CLLD – Cross-Linguistic Linked Data

Helping collect the world's language diversity heritage.

The Cross-Linguistic Linked Data project is developing and curating interoperable data publication structures using Linked Data principles as integration mechanism for distributed resources.

This philosophy allows for

  • small-scale efforts to publish individual databases like WALS (World Atlas of Language Structures) or WOLD (World Loanword Database), thereby preserving the brands established by these projects,
  • while at the same time facilitating a unified user experience across publications.

Within the project, this approach is applied to publishing lexical and grammatical databases already compiled at the MPI-EVA and elsewhere. This has led to a software framework which can be used to develop database journals, i.e. edited collections of databases submitted by linguists from around the world.

A list of databases implemented as clld applications and published on the CLLD platform is available following the Datasets link.

Dictionaria — a journal of dictionaries of less widely studied languages, edited by Martin Haspelmath & Barabara Stiebels — which runs on the clld framework has already published 10 dictionaries.

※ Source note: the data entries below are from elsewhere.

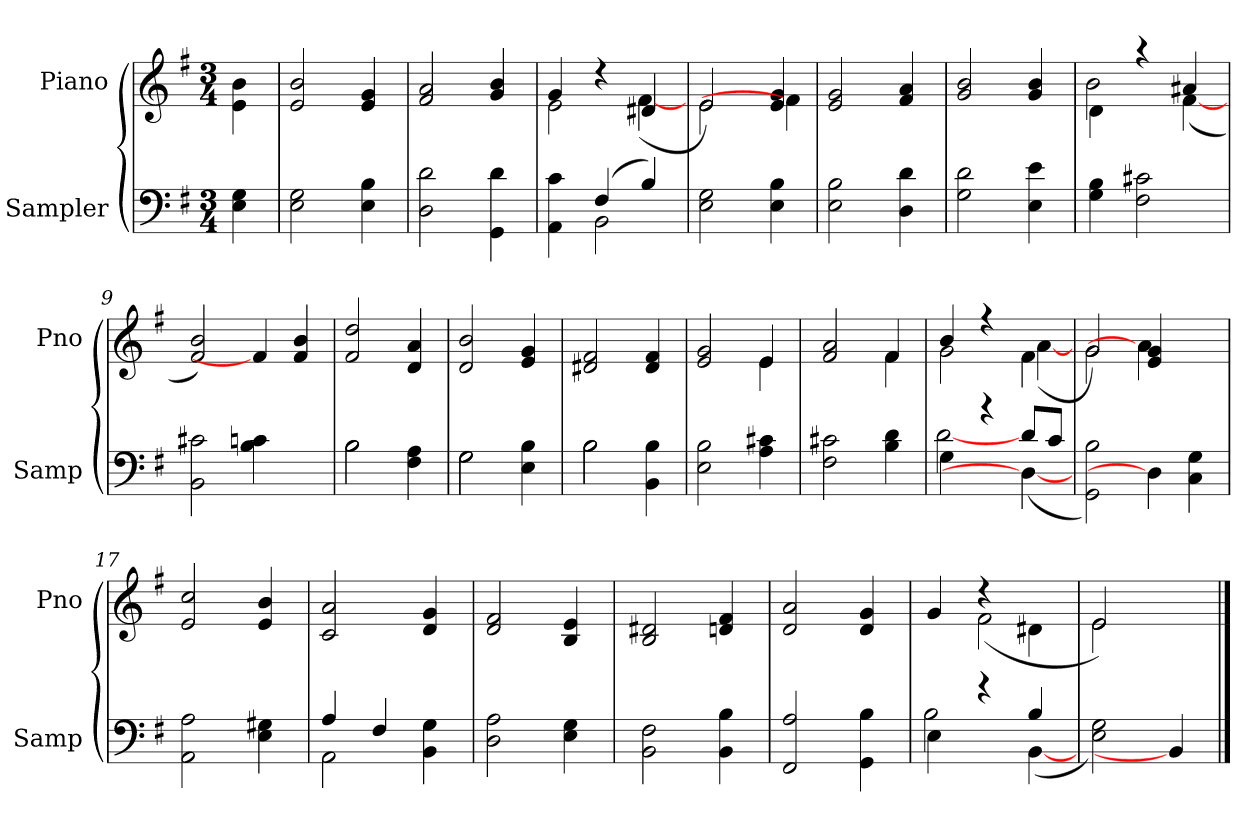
**kern	**kern
*part2	*part1
*staff2	*staff1
*I"Sampler	*I"Piano
*I'Samp	*I'Pno
*clefF4	*clefG2
*k[f#]	*k[f#]
*G:	*G:
*M3/4	*M3/4
=1	=1
4E 4G	4e\ 4b\
=2	=2
2E 2G	2e 2b
4E 4B	4e 4g
=3	=3
2D 2d	2f# 2a
4GG 4d	4g 4b
=4	=4
*^	*^
4AA 4c	4ryy	4g/	2e
(4F#/	2BB	4r	.
4B/)	.	4d#X/	([4f#
*v	*v	*	*
=5	=5	=5
2E 2G	2e/)	2e
4E 4B	4e 4g	4f#]
*	*v	*v
=6	=6
2E 2B	2e 2g
4D 4d	4f# 4a
=7	=7
2G 2d	2g 2b
4E 4e	4g 4b
=8	=8
*	*^
4G 4B	4d\	2b
2F# 2c#X	4r	.
.	4a#X/	([4f#
*	*v	*v
=9	=9
2BB 2c#X	2f# 2b)
4B 4cn	4f#]
4ryy	4f# 4b
=10	=10
*^	*
2B\	2B	2f# 2dd
4F# 4A	4ryy	4d 4a
=11	=11	=11
2G\	2G	2d 2b
4E 4B	4ryy	4e 4g
=12	=12	=12
2B\	2B	2d#X 2f#
4BB 4B	4ryy	4d# 4f#
*v	*v	*
=13	=13
*	*^
2E 2B	2e 2g	2ryy
4A 4c#X	4e/	4e
=14	=14	=14
2F# 2c#X	2f# 2a	2ryy
4B 4d	4f#/	4f#
=15	=15	=15
*^	*	*
4G\	[2d	4b/	2g
4r	.	4r	.
8d/L	(4D_	4f#\	([4a
8c/J	.	.	.
*v	*v	*	*
=16	=16	=16
2GG 2B)	2g/)	2g
4D]	4e 4g	4a]
4C 4G	4ryy	4ryy
*	*v	*v
=17	=17
2AA 2A	2e 2cc
4E 4G#X	4e 4b
=18	=18
*^	*
4A/	2AA	2c 2a
4F#/	.	.
4BB 4G	4ryy	4d 4g
*v	*v	*
=19	=19
2D 2A	2d 2f#
4E 4G	4B 4e
=20	=20
2BB 2F#	2B 2d#X
4BB 4B	4dn 4f#
=21	=21
2FF# 2A	2d 2a
4GG 4B	4d 4g
=22	=22
*^	*^
4E\	2B	4g	4ryy
4r	.	4r	(2f#
4B/	([4BB	4d#X\	.
*v	*v	*	*
=23	=23	=23
2E 2G)	2e/)	2e
4BB]	4ryy	4ryy
*	*v	*v
==	==
*-	*-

For the purposes of linking linguistic data uniquely to languages, language codes are needed for each language and each variety. For this reason, the CLLD project also comprises:

  • Glottolog (catalog of all languages, families and dialects, with comprehensive reference information), edited by Harald Hammarström, Martin Haspelmath & Robert Forkel


Arguably the most important outcome of the CLLD project was the specification of the CLDF standard. CLDF provides a standard and guidelines to store linguistic datasets as interrelated plain text files, facilitating

  • longterm archiving and FAIR access to such datasets via repositories like Zenodo,
  • a standardized submission format for journals such as Dictionaria,
  • simplified creation of clld applications from CLDF module-specific blueprints.

Using CLDF datasets as "input" for clld applications also solves one of the bigger problems of publishing data in a web application: How to handle multiple versions of the data? With CLDF, datasets can be versioned and multiple version can be published in a repository while the web application is relegated to a browsable interface of the latest published version.